Page images and extracted text
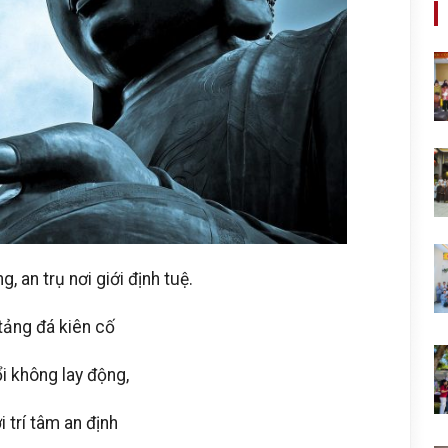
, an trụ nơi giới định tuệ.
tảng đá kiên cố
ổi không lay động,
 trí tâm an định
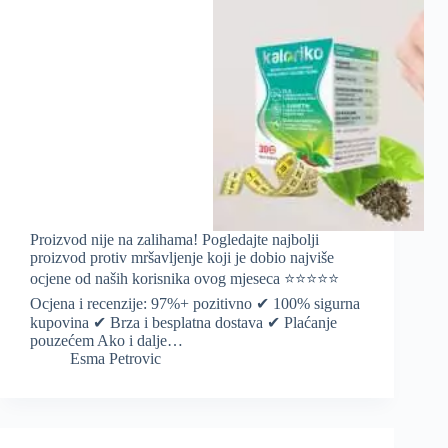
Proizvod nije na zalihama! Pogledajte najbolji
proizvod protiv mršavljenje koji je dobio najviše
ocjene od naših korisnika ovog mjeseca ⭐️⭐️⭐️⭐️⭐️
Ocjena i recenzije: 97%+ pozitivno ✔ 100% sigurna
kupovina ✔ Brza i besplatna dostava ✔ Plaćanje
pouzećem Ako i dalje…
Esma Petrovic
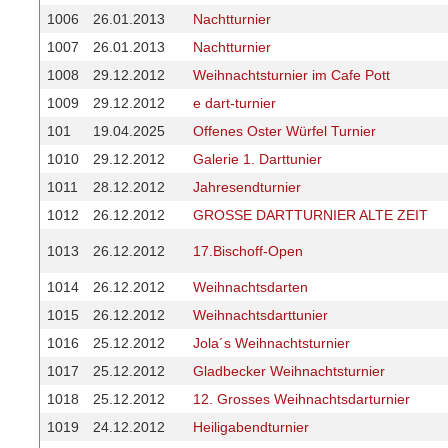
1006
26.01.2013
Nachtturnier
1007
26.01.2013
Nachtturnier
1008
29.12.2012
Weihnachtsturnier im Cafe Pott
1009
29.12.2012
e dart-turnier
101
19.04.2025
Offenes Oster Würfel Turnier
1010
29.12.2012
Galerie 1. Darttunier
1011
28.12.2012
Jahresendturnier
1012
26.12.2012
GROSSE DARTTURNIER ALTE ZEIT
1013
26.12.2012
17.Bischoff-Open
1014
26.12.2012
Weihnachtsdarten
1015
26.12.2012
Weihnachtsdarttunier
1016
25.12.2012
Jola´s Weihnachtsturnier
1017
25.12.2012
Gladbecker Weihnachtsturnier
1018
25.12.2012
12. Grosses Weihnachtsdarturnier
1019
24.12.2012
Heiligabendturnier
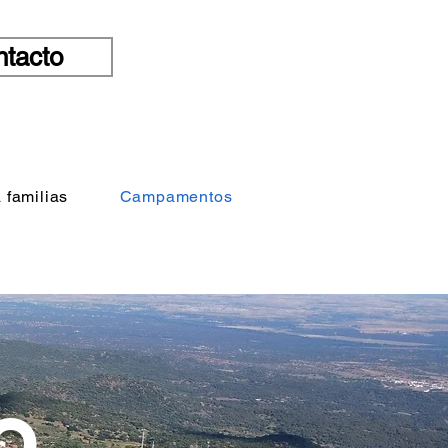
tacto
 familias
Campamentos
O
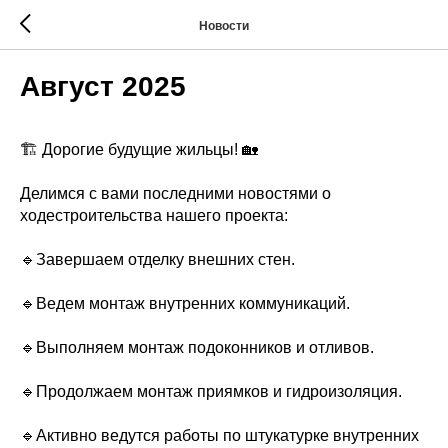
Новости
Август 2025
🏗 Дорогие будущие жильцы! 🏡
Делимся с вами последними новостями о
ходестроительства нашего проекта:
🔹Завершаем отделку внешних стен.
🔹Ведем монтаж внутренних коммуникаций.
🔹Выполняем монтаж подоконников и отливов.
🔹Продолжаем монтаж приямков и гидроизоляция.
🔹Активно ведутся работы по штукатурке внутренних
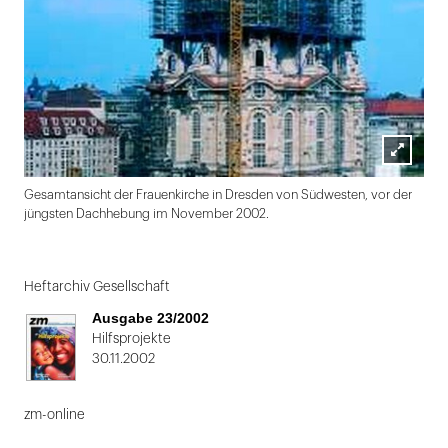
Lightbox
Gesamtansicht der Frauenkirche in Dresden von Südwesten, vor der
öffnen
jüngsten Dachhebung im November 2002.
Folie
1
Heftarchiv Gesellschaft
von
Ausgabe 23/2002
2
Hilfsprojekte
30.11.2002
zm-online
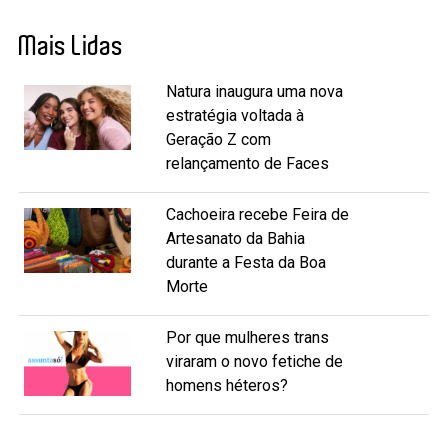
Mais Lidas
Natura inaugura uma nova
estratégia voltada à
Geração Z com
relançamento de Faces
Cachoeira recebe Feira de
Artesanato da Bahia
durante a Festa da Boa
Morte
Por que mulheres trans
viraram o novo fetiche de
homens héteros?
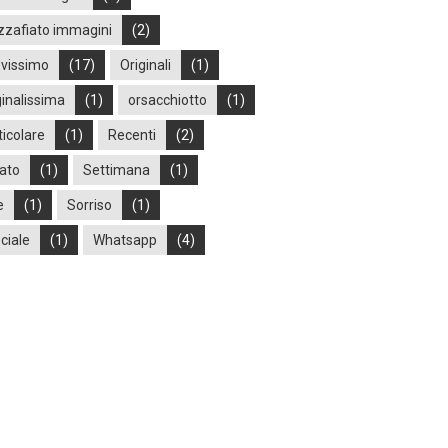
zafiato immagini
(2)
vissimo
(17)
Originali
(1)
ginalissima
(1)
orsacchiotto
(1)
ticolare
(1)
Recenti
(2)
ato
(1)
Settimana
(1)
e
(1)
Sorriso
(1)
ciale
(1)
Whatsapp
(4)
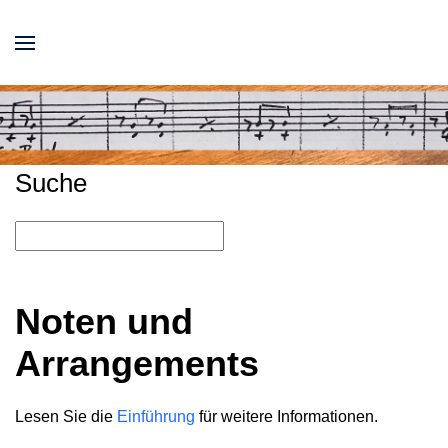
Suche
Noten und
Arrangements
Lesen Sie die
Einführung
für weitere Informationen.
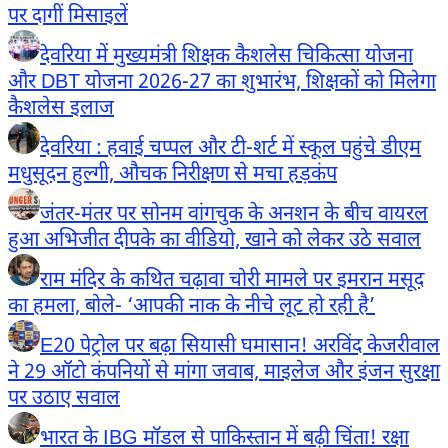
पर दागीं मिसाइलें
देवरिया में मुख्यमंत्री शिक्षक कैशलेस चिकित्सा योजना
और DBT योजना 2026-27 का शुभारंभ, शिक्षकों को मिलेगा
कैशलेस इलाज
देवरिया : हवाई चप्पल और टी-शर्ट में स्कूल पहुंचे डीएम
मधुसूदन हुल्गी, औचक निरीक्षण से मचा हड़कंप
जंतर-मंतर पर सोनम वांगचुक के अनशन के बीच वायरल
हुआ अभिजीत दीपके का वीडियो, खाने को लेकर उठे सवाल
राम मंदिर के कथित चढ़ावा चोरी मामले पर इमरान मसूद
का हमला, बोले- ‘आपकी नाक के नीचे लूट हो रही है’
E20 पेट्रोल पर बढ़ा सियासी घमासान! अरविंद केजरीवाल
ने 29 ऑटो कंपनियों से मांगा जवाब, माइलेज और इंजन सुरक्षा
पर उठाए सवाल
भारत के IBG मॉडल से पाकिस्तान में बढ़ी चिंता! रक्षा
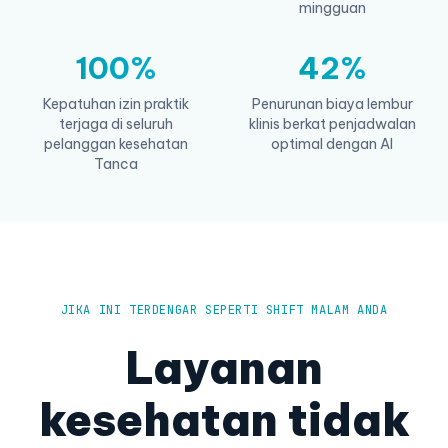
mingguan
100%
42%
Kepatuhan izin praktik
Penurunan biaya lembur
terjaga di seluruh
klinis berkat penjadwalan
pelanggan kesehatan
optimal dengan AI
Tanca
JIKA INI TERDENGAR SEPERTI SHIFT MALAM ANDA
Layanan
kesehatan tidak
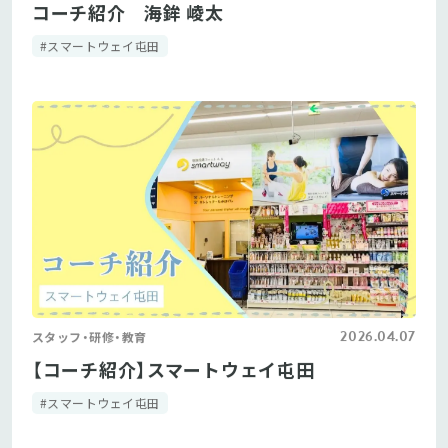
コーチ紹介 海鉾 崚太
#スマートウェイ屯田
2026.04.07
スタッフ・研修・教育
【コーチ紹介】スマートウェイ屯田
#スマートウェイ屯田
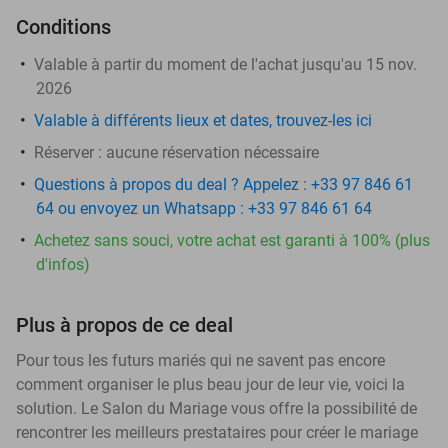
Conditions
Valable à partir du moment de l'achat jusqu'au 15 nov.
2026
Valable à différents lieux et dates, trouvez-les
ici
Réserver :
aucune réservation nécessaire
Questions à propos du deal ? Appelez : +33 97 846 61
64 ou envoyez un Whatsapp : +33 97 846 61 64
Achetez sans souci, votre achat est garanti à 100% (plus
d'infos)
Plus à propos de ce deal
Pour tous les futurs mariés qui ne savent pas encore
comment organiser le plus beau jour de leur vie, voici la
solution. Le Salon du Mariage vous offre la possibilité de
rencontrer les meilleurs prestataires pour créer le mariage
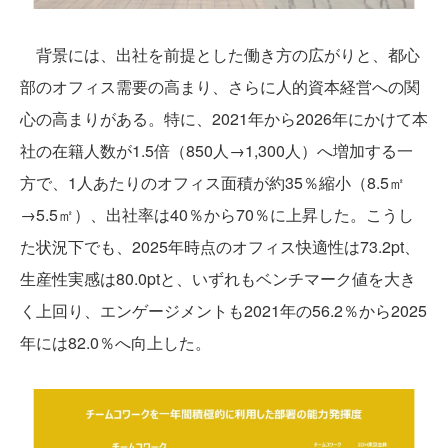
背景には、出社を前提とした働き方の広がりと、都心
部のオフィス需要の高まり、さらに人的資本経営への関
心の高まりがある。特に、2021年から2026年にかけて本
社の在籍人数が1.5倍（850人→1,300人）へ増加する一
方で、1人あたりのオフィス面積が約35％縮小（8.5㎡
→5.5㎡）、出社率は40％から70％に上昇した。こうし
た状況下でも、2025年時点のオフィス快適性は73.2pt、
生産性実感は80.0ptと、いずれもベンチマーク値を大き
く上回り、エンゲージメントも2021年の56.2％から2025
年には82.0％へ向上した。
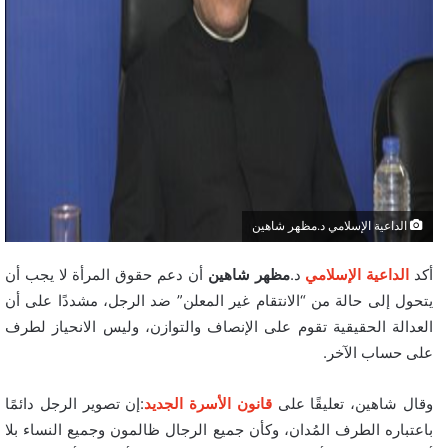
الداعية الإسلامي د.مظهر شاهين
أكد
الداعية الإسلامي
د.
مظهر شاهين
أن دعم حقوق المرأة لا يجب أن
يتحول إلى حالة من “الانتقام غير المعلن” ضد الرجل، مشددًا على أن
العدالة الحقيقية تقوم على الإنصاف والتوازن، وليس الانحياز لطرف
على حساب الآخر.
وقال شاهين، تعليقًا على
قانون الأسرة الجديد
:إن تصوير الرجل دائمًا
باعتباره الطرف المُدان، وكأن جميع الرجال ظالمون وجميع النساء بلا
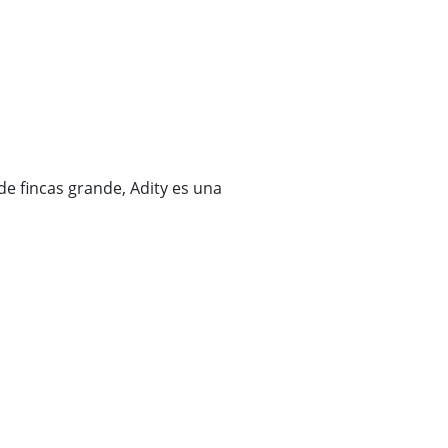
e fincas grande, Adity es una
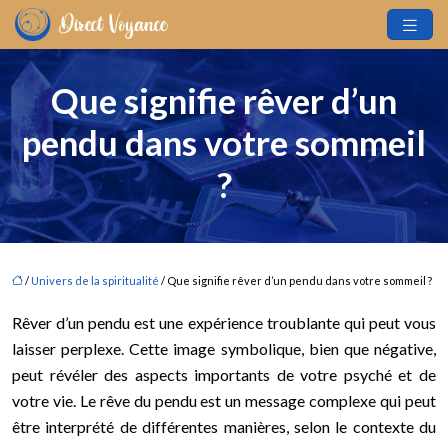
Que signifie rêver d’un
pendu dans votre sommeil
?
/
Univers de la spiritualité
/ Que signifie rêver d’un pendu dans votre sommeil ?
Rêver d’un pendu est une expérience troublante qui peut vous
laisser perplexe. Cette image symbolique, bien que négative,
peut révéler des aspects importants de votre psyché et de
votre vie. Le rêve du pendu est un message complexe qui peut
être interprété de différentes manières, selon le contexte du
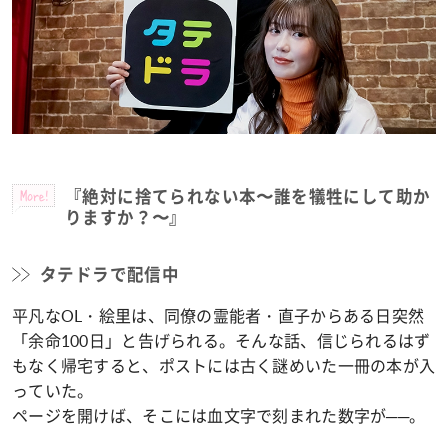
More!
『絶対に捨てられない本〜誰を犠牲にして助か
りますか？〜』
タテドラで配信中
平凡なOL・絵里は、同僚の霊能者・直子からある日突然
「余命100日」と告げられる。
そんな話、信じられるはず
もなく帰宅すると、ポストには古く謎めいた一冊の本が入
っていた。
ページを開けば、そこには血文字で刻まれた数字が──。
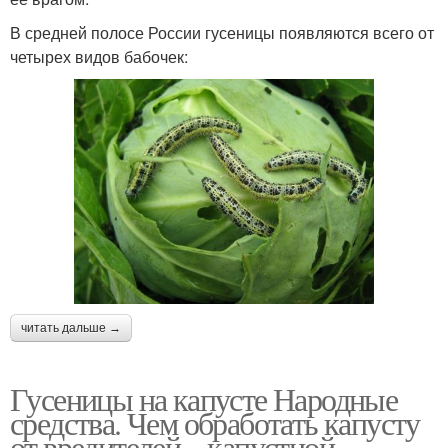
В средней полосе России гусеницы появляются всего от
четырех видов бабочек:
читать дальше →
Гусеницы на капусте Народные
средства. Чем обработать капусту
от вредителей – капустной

- **JOB**:
Please return every line of text from the rows above without any changes, and leave the pictures out.

- **SOLUTION FOR THIS TASK**:
, an trụ nơi giới định tuệ.
tảng đá kiên cố
ổi không lay động,
 trí tâm an định
Proizvod nije na zalihama! Pogledajte najbolji
proizvod protiv mršavljenje koji je dobio najviše
ocjene od naših korisnika ovog mjeseca ⭐️⭐️⭐️⭐️⭐️
Ocjena i recenzije: 97%+ pozitivno ✔ 100% sigurna
kupovina ✔ Brza i besplatna dostava ✔ Plaćanje
pouzećem Ako i dalje…
Esma Petrovic
1006
26.01.2013
Nachtturnier
1007
26.01.2013
Nachtturnier
1008
29.12.2012
Weihnachtsturnier im Cafe Pott
1009
29.12.2012
e dart-turnier
101
19.04.2025
Offenes Oster Würfel Turnier
1010
29.12.2012
Galerie 1. Darttunier
1011
28.12.2012
Jahresendturnier
1012
26.12.2012
GROSSE DARTTURNIER ALTE ZEIT
1013
26.12.2012
17.Bischoff-Open
1014
26.12.2012
Weihnachtsdarten
1015
26.12.2012
Weihnachtsdarttunier
1016
25.12.2012
Jola´s Weihnachtsturnier
1017
25.12.2012
Gladbecker Weihnachtsturnier
1018
25.12.2012
12. Grosses Weihnachtsdarturnier
1019
24.12.2012
Heiligabendturnier
tacto
 familias
Campamentos
O
Новости
Август 2025
🏗 Дорогие будущие жильцы! 🏡
Делимся с вами последними новостями о
ходестроительства нашего проекта:
🔹Завершаем отделку внешних стен.
🔹Ведем монтаж внутренних коммуникаций.
🔹Выполняем монтаж подоконников и отливов.
🔹Продолжаем монтаж приямков и гидроизоляция.
🔹Активно ведутся работы по штукатурке внутренних
Lightbox
Gesamtansicht der Frauenkirche in Dresden von Südwesten, vor der
öffnen
jüngsten Dachhebung im November 2002.
Folie
1
Heftarchiv Gesellschaft
von
Ausgabe 23/2002
2
Hilfsprojekte
30.11.2002
zm-online
Mais Lidas
Natura inaugura uma nova
estratégia voltada à
Geração Z com
relançamento de Faces
Cachoeira recebe Feira de
Artesanato da Bahia
durante a Festa da Boa
Morte
Por que mulheres trans
viraram o novo fetiche de
homens héteros?
zafiato immagini
(2)
vissimo
(17)
Originali
(1)
ginalissima
(1)
orsacchiotto
(1)
ticolare
(1)
Recenti
(2)
ato
(1)
Settimana
(1)
e
(1)
Sorriso
(1)
ciale
(1)
Whatsapp
(4)
Suche
Noten und
Arrangements
Lesen Sie die
Einführung
für weitere Informationen.
पर दागीं मिसाइलें
देवरिया में मुख्यमंत्री शिक्षक कैशलेस चिकित्सा योजना
और DBT योजना 2026-27 का शुभारंभ, शिक्षकों को मिलेगा
कैशलेस इलाज
देवरिया : हवाई चप्पल और टी-शर्ट में स्कूल पहुंचे डीएम
मधुसूदन हुल्गी, औचक निरीक्षण से मचा हड़कंप
जंतर-मंतर पर सोनम वांगचुक के अनशन के बीच वायरल
हुआ अभिजीत दीपके का वीडियो, खाने को लेकर उठे सवाल
राम मंदिर के कथित चढ़ावा चोरी मामले पर इमरान मसूद
का हमला, बोले- ‘आपकी नाक के नीचे लूट हो रही है’
E20 पेट्रोल पर बढ़ा सियासी घमासान! अरविंद केजरीवाल
ने 29 ऑटो कंपनियों से मांगा जवाब, माइलेज और इंजन सुरक्षा
पर उठाए सवाल
भारत के IBG मॉडल से पाकिस्तान में बढ़ी चिंता! रक्षा
mingguan
100%
42%
Kepatuhan izin praktik
Penurunan biaya lembur
terjaga di seluruh
klinis berkat penjadwalan
pelanggan kesehatan
optimal dengan AI
Tanca
JIKA INI TERDENGAR SEPERTI SHIFT MALAM ANDA
Layanan
kesehatan tidak
コーチ紹介 海鉾 崚太
#スマートウェイ屯田
2026.04.07
スタッフ・研修・教育
【コーチ紹介】スマートウェイ屯田
#スマートウェイ屯田
Conditions
Valable à partir du moment de l'achat jusqu'au 15 nov.
2026
Valable à différents lieux et dates, trouvez-les
ici
Réserver :
aucune réservation nécessaire
Questions à propos du deal ? Appelez : +33 97 846 61
64 ou envoyez un Whatsapp : +33 97 846 61 64
Achetez sans souci, votre achat est garanti à 100% (plus
d'infos)
Plus à propos de ce deal
Pour tous les futurs mariés qui ne savent pas encore
comment organiser le plus beau jour de leur vie, voici la
solution. Le Salon du Mariage vous offre la possibilité de
rencontrer les meilleurs prestataires pour créer le mariage
背景には、出社を前提とした働き方の広がりと、都心
部のオフィス需要の高まり、さらに人的資本経営への関
心の高まりがある。特に、2021年から2026年にかけて本
社の在籍人数が1.5倍（850人→1,300人）へ増加する一
方で、1人あたりのオフィス面積が約35％縮小（8.5㎡
→5.5㎡）、出社率は40％から70％に上昇した。こうし
た状況下でも、2025年時点のオフィス快適性は73.2pt、
生産性実感は80.0ptと、いずれもベンチマーク値を大き
く上回り、エンゲージメントも2021年の56.2％から2025
年には82.0％へ向上した。
الداعية الإسلامي د.مظهر شاهين
أكد
الداعية الإسلامي
د.
مظهر شاهين
أن دعم حقوق المرأة لا يجب أن
يتحول إلى حالة من “الانتقام غير المعلن” ضد الرجل، مشددًا على أن
العدالة الحقيقية تقوم على الإنصاف والتوازن، وليس الانحياز لطرف
على حساب الآخر.
وقال شاهين، تعليقًا على
قانون الأسرة الجديد
:إن تصوير الرجل دائمًا
باعتباره الطرف المُدان، وكأن جميع الرجال ظالمون وجميع النساء بلا
e fincas grande, Adity es una
Que signifie rêver d’un
pendu dans votre sommeil
?
/
Univers de la spiritualité
/ Que signifie rêver d’un pendu dans votre sommeil ?
Rêver d’un pendu est une expérience troublante qui peut vous
laisser perplexe. Cette image symbolique, bien que négative,
peut révéler des aspects importants de votre psyché et de
votre vie. Le rêve du pendu est un message complexe qui peut
être interprété de différentes manières, selon le contexte du
More!
『絶対に捨てられない本〜誰を犠牲にして助か
りますか？〜』
タテドラで配信中
平凡なOL・絵里は、同僚の霊能者・直子からある日突然
「余命100日」と告げられる。
そんな話、信じられるはず
もなく帰宅すると、ポストには古く謎めいた一冊の本が入
っていた。
ページを開けば、そこには血文字で刻まれた数字が──。
В средней полосе России гусеницы появляются всего от
четырех видов бабочек:
читать дальше →
Гусеницы на капусте Народные
средства. Чем обработать капусту
от вредителей – капустной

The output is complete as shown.